§ **PROBLEM**
Would you copy all lines in the data that contain the word "errores"?

Collected data
Content starts

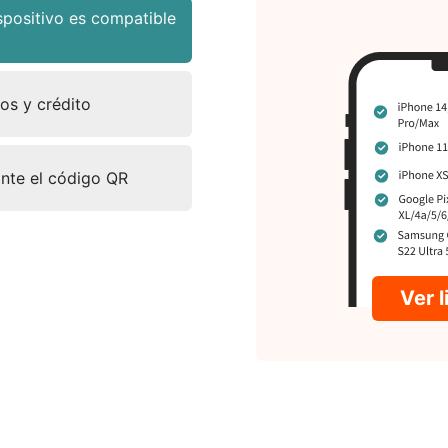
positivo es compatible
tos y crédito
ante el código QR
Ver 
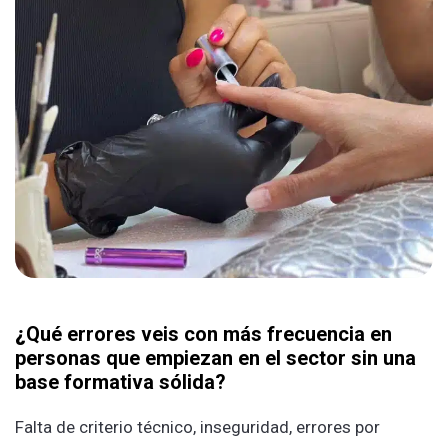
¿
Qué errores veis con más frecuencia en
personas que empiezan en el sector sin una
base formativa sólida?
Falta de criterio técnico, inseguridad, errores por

Content ends
Content starts

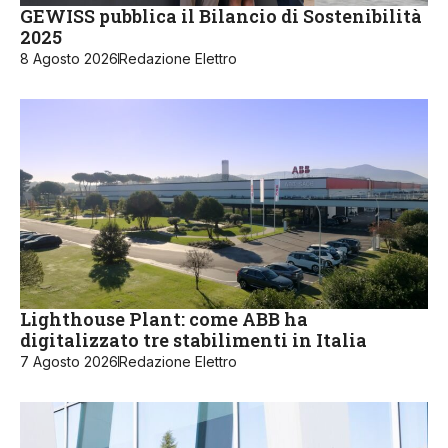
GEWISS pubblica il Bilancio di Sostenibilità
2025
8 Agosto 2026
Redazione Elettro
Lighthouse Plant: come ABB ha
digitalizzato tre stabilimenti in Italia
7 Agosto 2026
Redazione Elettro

Content ends

§ **RESPONSE TO THIS TASK**
Qué errores veis con más frecuencia en
Falta de criterio técnico, inseguridad, errores por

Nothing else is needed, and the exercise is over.